START Text to read
The remarkable Sir Bob Geldof
On Friday night in Takapuna, I had the opportunity to sit and have a, nearly four-hour, conversation with Sir Bob Geldof. He also sang a few tunes for me. I didn’t have much to say back – except much clapping, a little singing along, and standing to applaud for a long time when the conversation was over.
The lights went on and I suddenly remembered there were hundreds of others there too. Such was the quality of his story telling, the drama of his presentation and the skills of his music and voice that I had been in that wonderful zone of being focused to the exclusion of all else.
Born in 1951 Geldof, as he rightly recounts, is a phenomenon. As a viewer I was all the better able to engage as I knew something of the man and what he has gone about. The Boomtown Rats are way more than I Don’t Like Mondays and I have listened to them for many years. At 18, in 1985, I was madly in love with music and LIVE AID was a huge cultural moment. The purpose of it and the power of one man was also something of an awakening of compassion in me to do my best in life for those I could help … and to be prepared to challenge those who keep others downtrodden. I have read his 1986 biography Is that it? I vaguely followed the appalling mess of his marriage destruction and subsequent deaths of his former wife and Michael Hutchence (and in 2014, his 25 year old daughter Peaches). His global re-emergence in 2005 for LIVE 8 and the subsequent influence with world leaders (the then G7 plus one) to improve policy for African nations and get crippling debt cancelled. By then I had an economics degree and had been teaching the subject for 20 years so can claim a reasonable understanding of what was going on. Plus, I loved the music of LIVE 8 and much as I had LIVE AID and the concerts in 8 countries on that day are still a go-to for great entertainment.
END Text to read
START Supplied entries
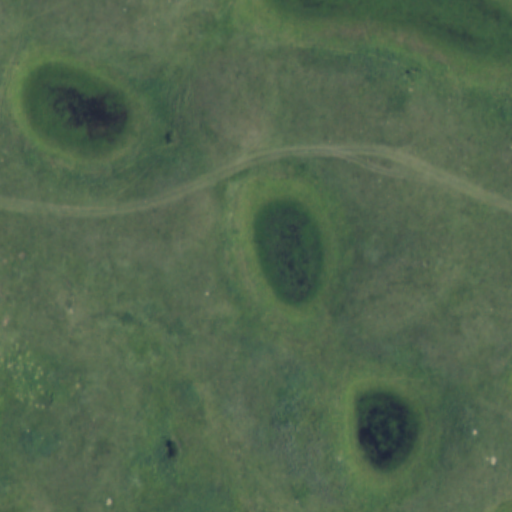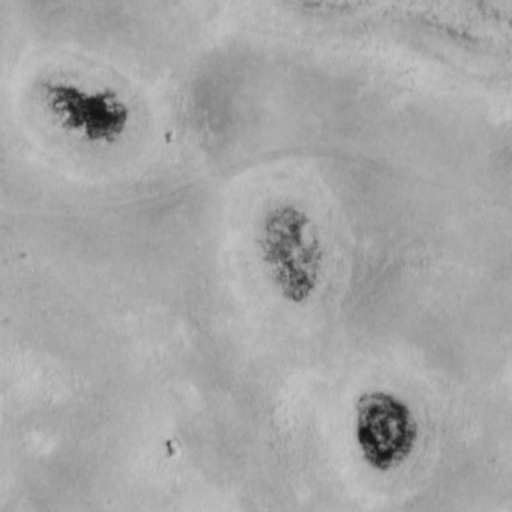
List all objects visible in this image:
road: (255, 159)
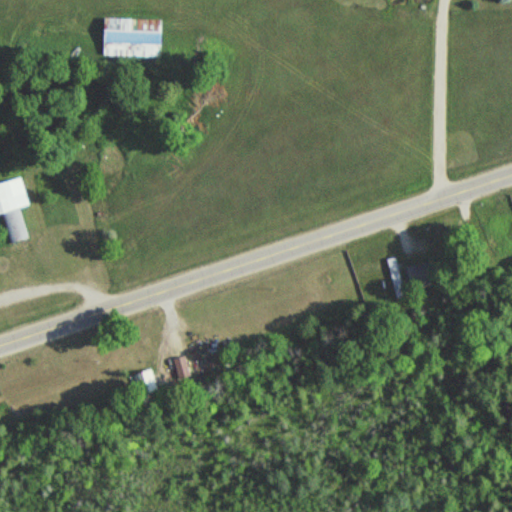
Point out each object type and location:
building: (137, 37)
road: (435, 101)
building: (14, 196)
road: (256, 260)
building: (420, 273)
building: (395, 278)
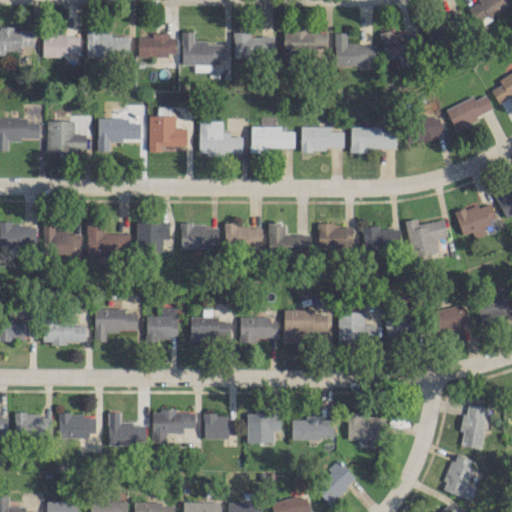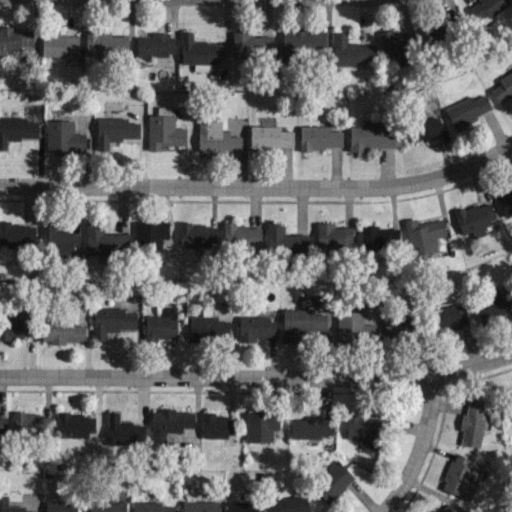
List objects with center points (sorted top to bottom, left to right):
building: (484, 8)
building: (444, 26)
building: (14, 38)
building: (300, 41)
building: (106, 43)
building: (152, 44)
building: (59, 45)
building: (251, 45)
building: (397, 46)
building: (351, 51)
building: (199, 52)
building: (503, 88)
building: (467, 110)
building: (422, 128)
building: (17, 129)
building: (114, 130)
building: (163, 132)
building: (62, 136)
building: (268, 137)
building: (318, 137)
building: (216, 138)
building: (369, 138)
road: (260, 185)
building: (504, 200)
building: (474, 218)
building: (17, 234)
building: (150, 234)
building: (242, 234)
building: (198, 235)
building: (333, 235)
building: (423, 235)
building: (379, 238)
building: (59, 241)
building: (104, 241)
building: (284, 241)
building: (494, 305)
building: (450, 316)
building: (111, 321)
building: (302, 322)
building: (161, 323)
building: (15, 325)
building: (397, 325)
building: (207, 327)
building: (353, 327)
building: (256, 328)
building: (62, 331)
road: (257, 377)
building: (168, 422)
building: (32, 424)
building: (75, 424)
building: (471, 424)
building: (3, 425)
building: (217, 425)
building: (260, 426)
building: (310, 426)
building: (365, 429)
building: (123, 430)
road: (417, 448)
building: (458, 476)
building: (333, 481)
building: (290, 504)
building: (10, 506)
building: (106, 506)
building: (150, 506)
building: (243, 506)
building: (446, 508)
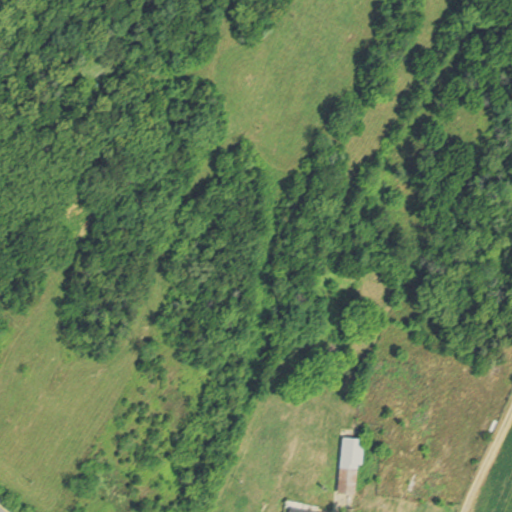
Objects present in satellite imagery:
road: (479, 440)
road: (4, 508)
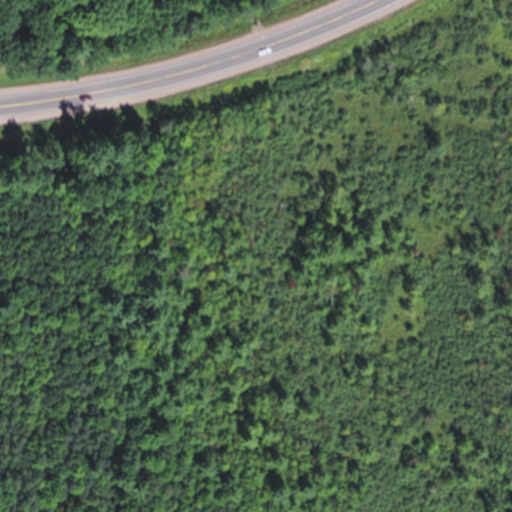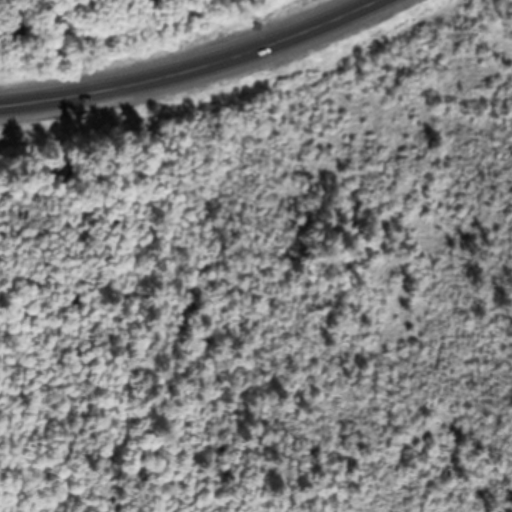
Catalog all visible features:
road: (189, 75)
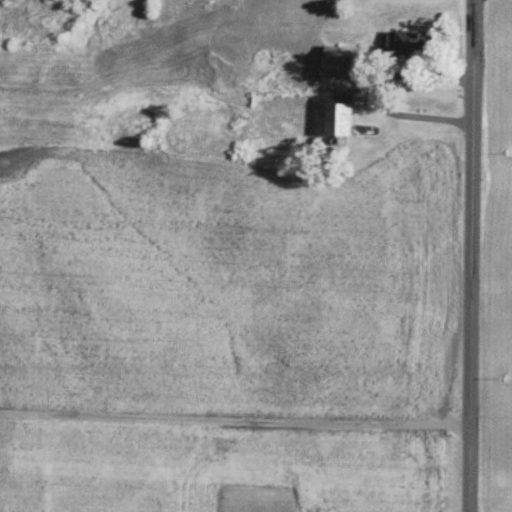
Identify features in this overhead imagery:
building: (411, 44)
building: (344, 62)
building: (346, 116)
road: (472, 256)
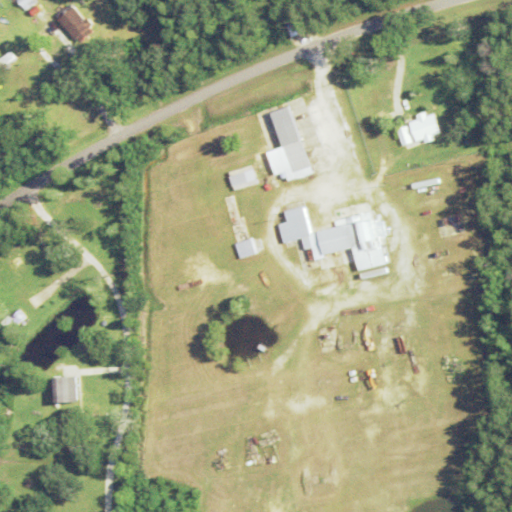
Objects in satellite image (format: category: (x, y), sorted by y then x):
building: (25, 3)
building: (24, 4)
building: (36, 13)
building: (74, 23)
building: (72, 24)
road: (35, 48)
building: (5, 61)
road: (223, 86)
road: (335, 127)
building: (422, 128)
building: (425, 128)
building: (403, 136)
building: (405, 136)
building: (286, 148)
building: (290, 148)
building: (243, 178)
building: (240, 179)
building: (424, 187)
building: (428, 196)
building: (331, 237)
building: (339, 240)
building: (245, 249)
building: (245, 249)
road: (124, 336)
building: (323, 340)
building: (65, 383)
building: (62, 390)
building: (75, 446)
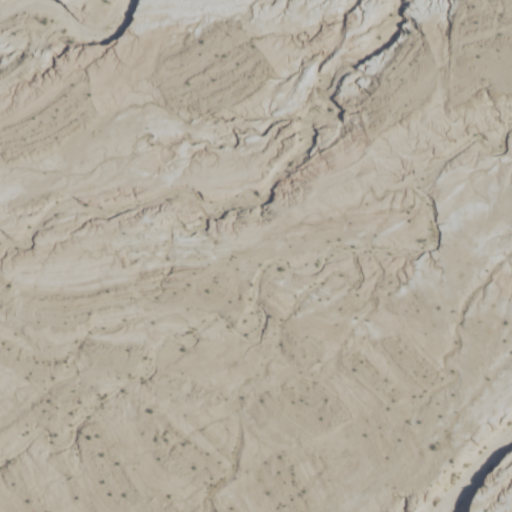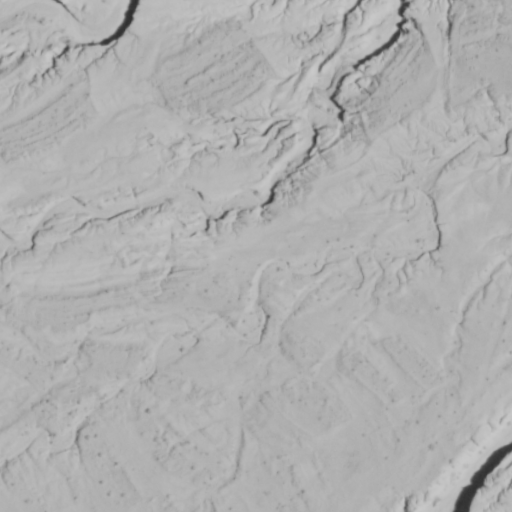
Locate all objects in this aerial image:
road: (477, 472)
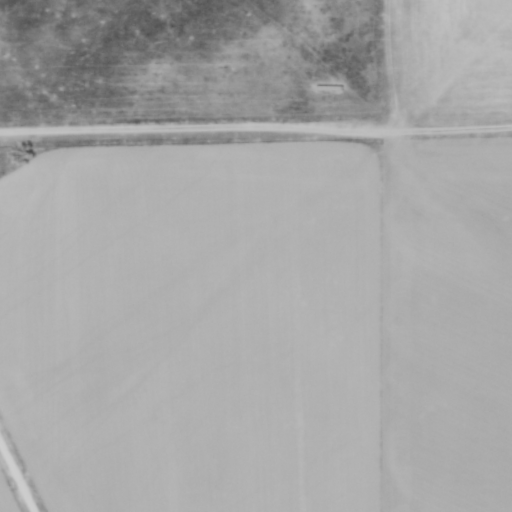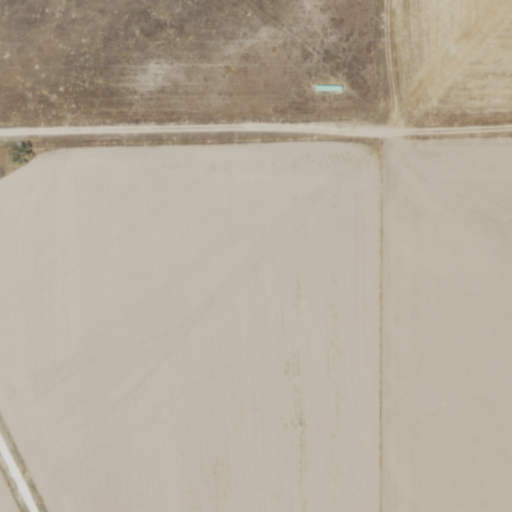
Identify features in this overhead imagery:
road: (400, 64)
road: (256, 131)
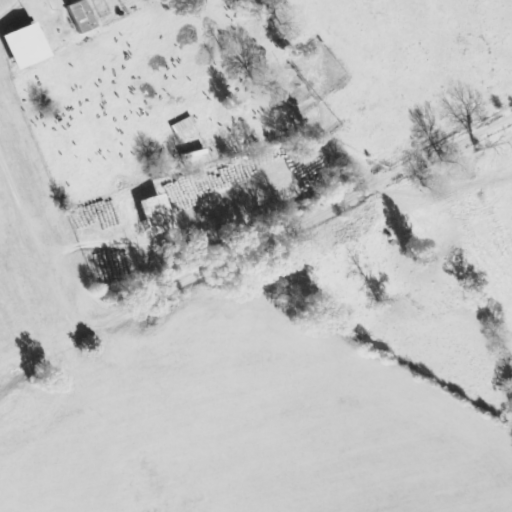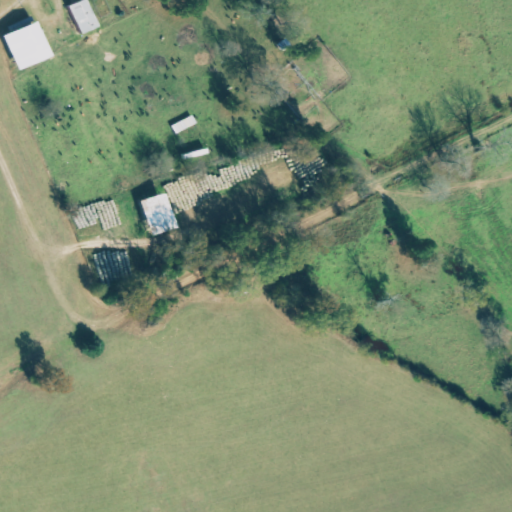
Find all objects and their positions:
building: (75, 15)
building: (81, 16)
building: (24, 45)
building: (156, 214)
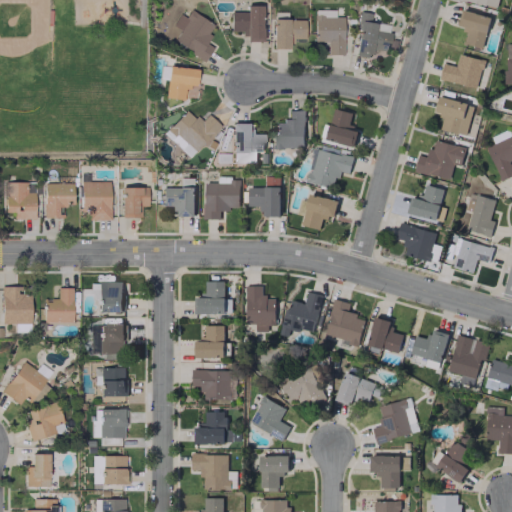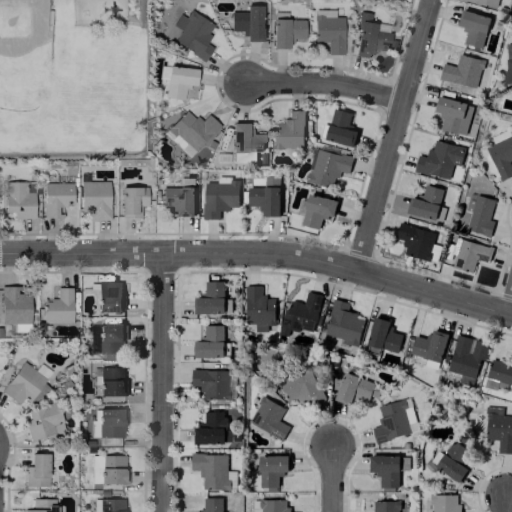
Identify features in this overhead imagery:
building: (484, 2)
building: (247, 22)
building: (473, 28)
building: (328, 30)
building: (285, 32)
building: (192, 34)
building: (368, 37)
building: (508, 62)
building: (462, 71)
building: (178, 81)
road: (323, 83)
building: (453, 115)
building: (340, 128)
building: (289, 130)
building: (189, 131)
road: (395, 136)
building: (244, 139)
building: (501, 154)
building: (439, 160)
building: (327, 167)
building: (219, 196)
building: (56, 198)
building: (93, 199)
building: (179, 199)
building: (17, 200)
building: (132, 200)
building: (264, 200)
building: (427, 205)
building: (317, 210)
building: (480, 216)
building: (415, 241)
building: (469, 254)
road: (259, 257)
building: (108, 296)
building: (212, 299)
building: (13, 305)
building: (57, 306)
building: (258, 308)
road: (510, 310)
building: (300, 314)
building: (343, 323)
building: (383, 335)
building: (110, 338)
building: (210, 343)
building: (429, 345)
building: (466, 356)
building: (499, 371)
building: (24, 381)
building: (111, 381)
building: (214, 383)
road: (162, 384)
building: (303, 385)
building: (355, 389)
building: (268, 419)
building: (43, 421)
building: (110, 422)
building: (391, 422)
building: (94, 423)
building: (211, 429)
building: (499, 429)
building: (453, 461)
building: (107, 468)
building: (211, 469)
building: (385, 469)
building: (36, 470)
building: (271, 470)
road: (332, 479)
road: (507, 502)
building: (443, 503)
building: (110, 504)
building: (212, 504)
building: (42, 505)
building: (272, 505)
building: (385, 506)
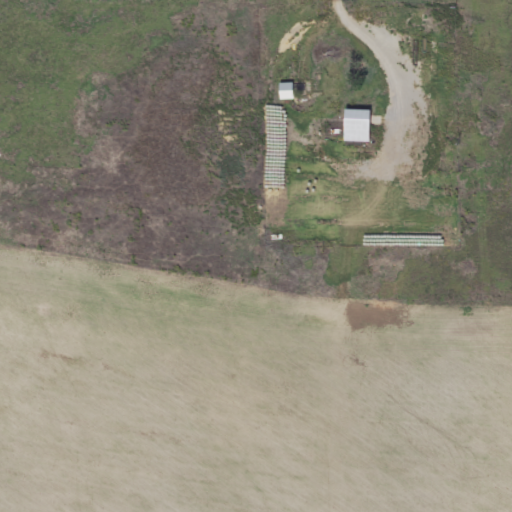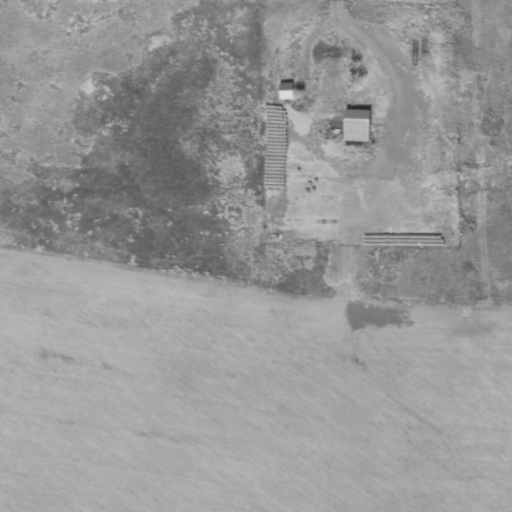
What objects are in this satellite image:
building: (285, 93)
building: (356, 128)
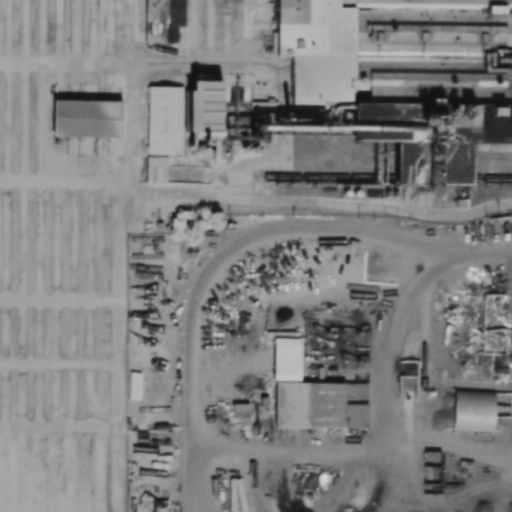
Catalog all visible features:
railway: (389, 130)
railway: (358, 177)
railway: (490, 303)
road: (388, 357)
railway: (460, 437)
END Supplied entries
◆ **Problems and tasks**
1. Could you set down again, unchanged, the lines of the records between the line holding "Objects present in" and the line holding "road: (472, 256)", inclusive, leaving out the pictures?
2. Could you resume the piece about the evening with Sir Bob Geldof, picking up right after its last sentence?

◆ **In response**
1.
Objects present in satellite imagery:
road: (479, 440)
road: (4, 508)
Catalog all visible features:
road: (189, 75)
Identify features in this overhead imagery:
building: (411, 44)
building: (344, 62)
building: (346, 116)
road: (472, 256)

2.
But, of course, there was so much more to learn and take in and to try and bring great detail here would be to minimize the incredible performance. Geldof strode the stage recounting key stories, people and passages in his life. He seldom looked directly as us – but when he did it was for impact, and he achieved it. He juxtaposed humour, meaning and tragedy as so few could. His songs were poignant and powerful and yet he finished with the wonderful humour of The Great Song of Indifference with its twisted optimism in the face of all that he has struggled with and overcome.
In one sense it is terrible to be so brief but here is my take after two days reflection.
- A boy growing up in significant poverty in a small country who lost his mother, suddenly, at 6 years old and had a distant, desperate and disillusioned father who Geldof loathed until his late teens … can change the world for great good.
- A man who understands that the powerful have no more human value than the tiniest starving child (for example Margeret Thatcher vs Birhan Woldu). A man who understands how to truly and with great effect – speak the truth to power, unrelentingly, and who can gather people to himself and his cause … can effect great change.
- A man does not need to be anywhere near personally perfect to do great good.
New Zealanders are, by and large, timid people. We have also become accustomed to living in a nation that has, what Tom Scott called in Drawn Out; “a tall lichen syndrome” where people who do speak out, protest and demand better for others risk being called a “river of filth” or worse.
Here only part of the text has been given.